Baru saja Pak Roiz menstarter sepeda motornya, hape di saku bajunya berdering. “Ya… dengan Pak Roiz di sini. Ada yang bisa saya bantu?”
“Ini Bu Wiryo. Pak Roiz sudah sampai di mana? Saya tunggu-tunggu dari tadi kok belum kelihatan?”
“Maaf bu, saya tadi sudah sampai di sana tapi tiba-tiba saja seorang ibu menyuruh saya pergi. Katanya sudah ada yang mengurus…,”
“Sebaiknya bapak segera ke sini karena memang hanya bapaklah yang kami tunggu…”
Akhirnya, Pak Roiz kembali ke kamar jenasah Melati. Dan ia pun memimpin pemberkatan jenasah siang itu sesuai permintaan Bu Wiryo. Ketika tengah melepas jubah yang barusan dipakainya, seorang wanita menghampirinya. Ternyata dia adalah wanita yang tadi menyuruhnya pergi.
“Maafkan saya pak, saya tidak tahu ternyata bapaklah yang ditunggu-tunggu oleh adik saya,”

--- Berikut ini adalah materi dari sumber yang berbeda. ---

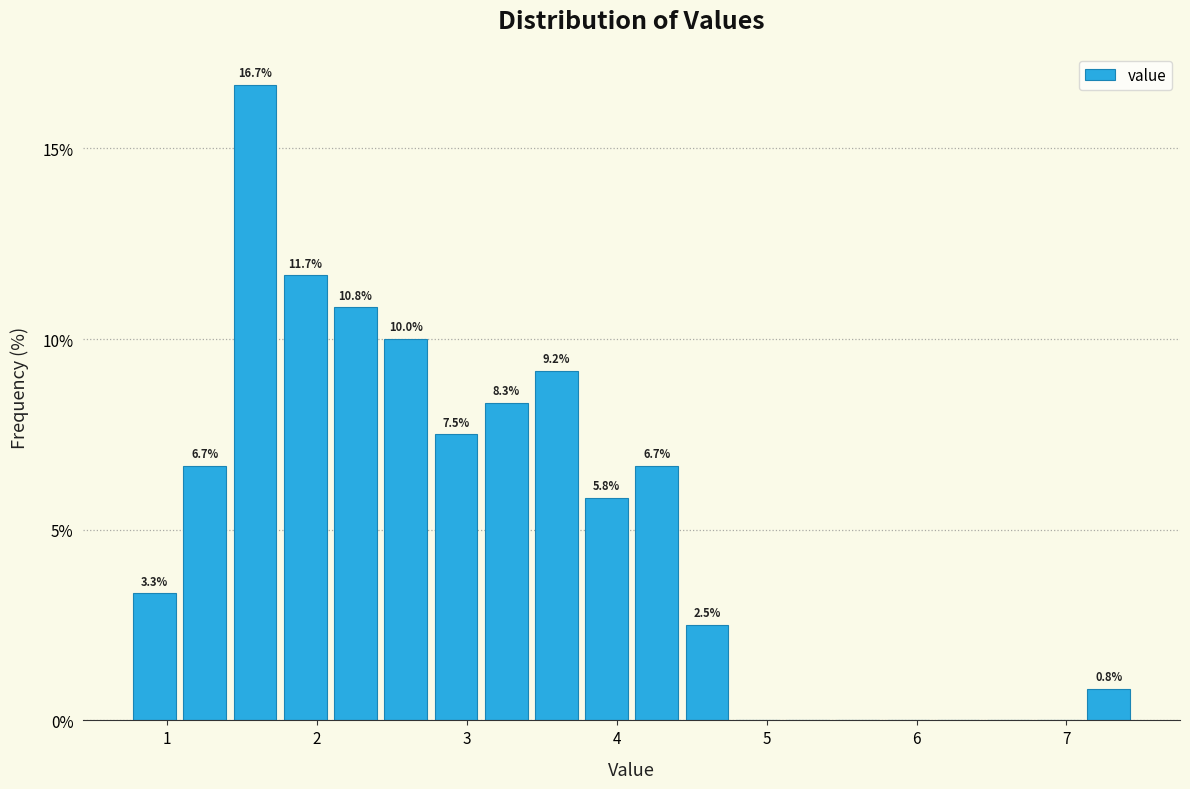

Around what value on the x-axis is the tallest bar? Give the approximate position of its centre, as read against the axis.

1.6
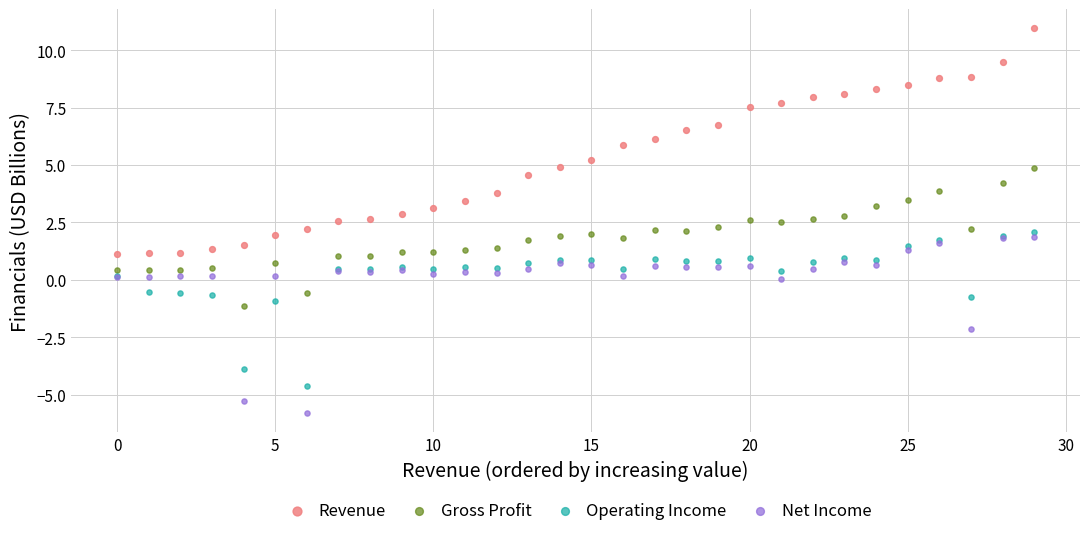

Which series contains the highest Y value?

Revenue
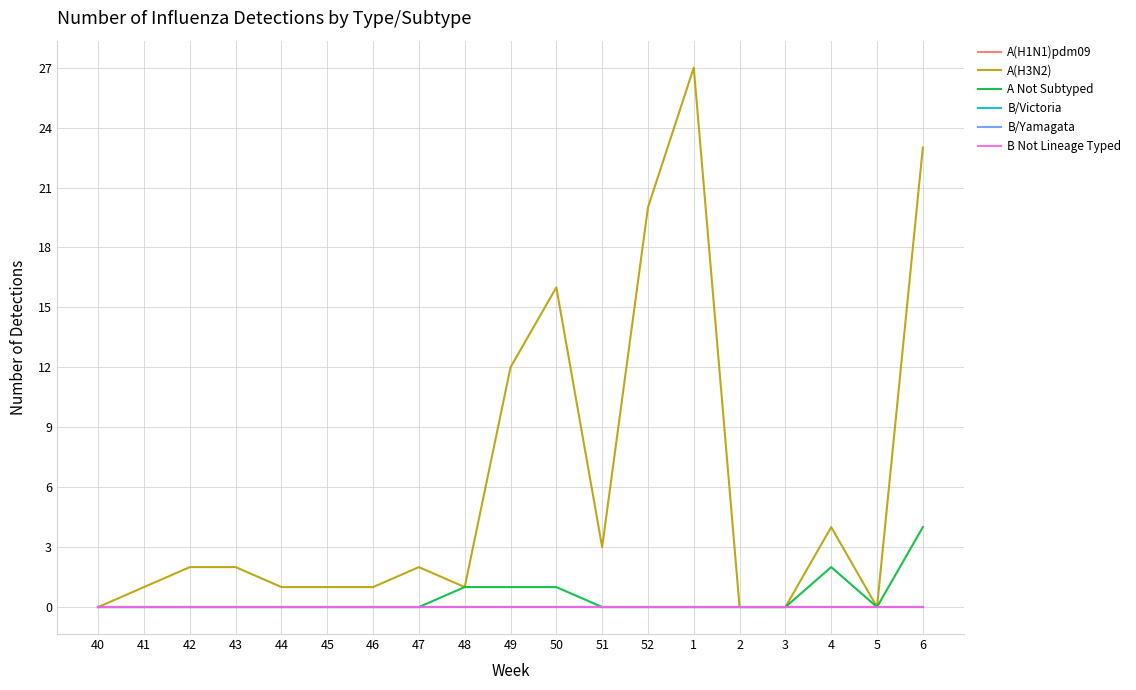

How many lines are shown in the chart?

6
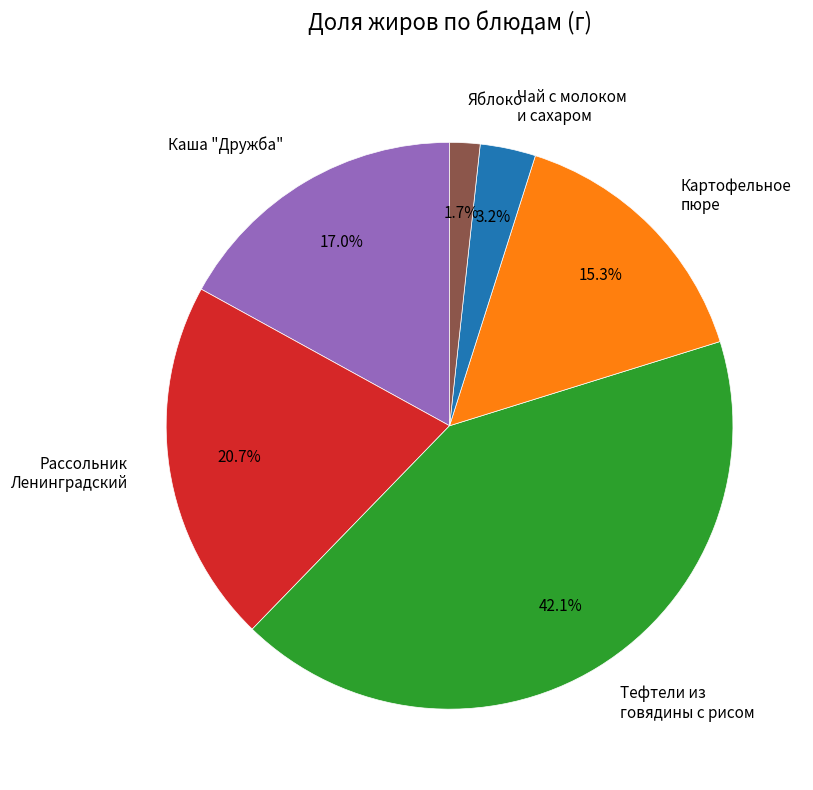

Rank the categories by value from highest to lowest.

Тефтели из говядины с рисом, Рассольник Ленинградский, Каша "Дружба", Картофельное пюре, Чай с молоком и сахаром, Яблоко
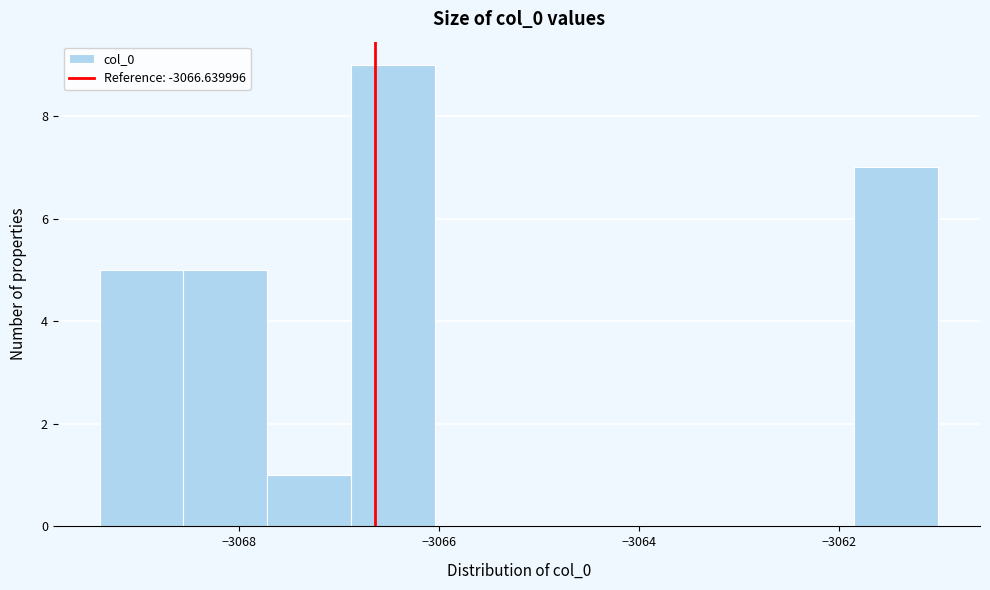

Over which range of the x-axis is the bar tallest?

-3066.8 to -3066.0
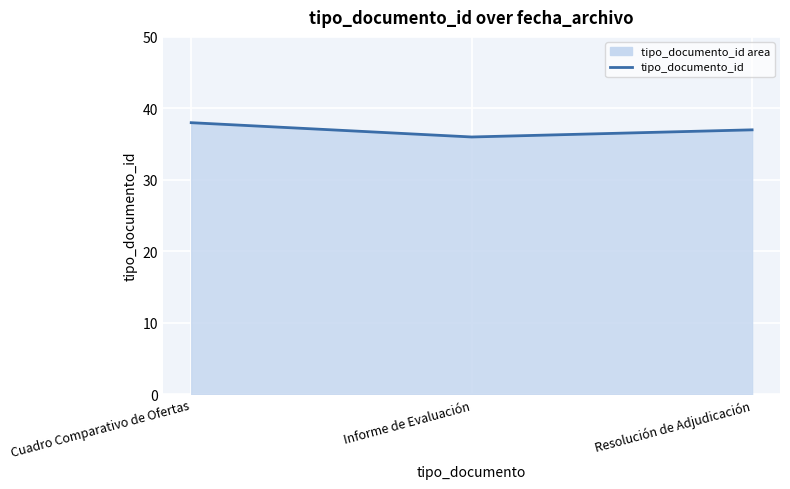

At which category does the chart reach its minimum across all series?

Informe de Evaluación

Pak Roiz hanya bisa mengangguk.
9 komentar:
Wah... udah pernah kirim karyanya ke koran ga? bagus2 lohhhh
Nice post.....Memang yang demikian banyak terjadi dalam kehidupan sehari-hari. Orang sering melihat kulit daripada isinya.
Cerpen yang bagus mas :)
orang awam kebanyakan memang tak pandai melihat sisi dibalik yang nampak.
Betu banget Mas; don't judge book by its cover...
Masih banyak ya orang yang hanya menilai dari penampilan luarnya..?
Nice post..!!
jangan memandang dan menilai seorang manusia dari penampilan dan tampilan fisiknya,....
NIce post mas :)
siang sobat
wah cerpennya ok banget..
orang biasa kalau melihat cuma dari fisik saja ,,padahal belum tentu yang kelihatan sesuai dengan perilaku atau isi hatinya.
banyak orang sekarang mengejar pangkat serta kedudukan bukan untuk kepentingan rakyat, tapi lebih kepada kepentingan peribadi. semoga perkara ini tidak akan berlaku kepada pemimpinan yang baru demi kemakmuran negara dan peningkatan taraf sosial kehidupan rakyat.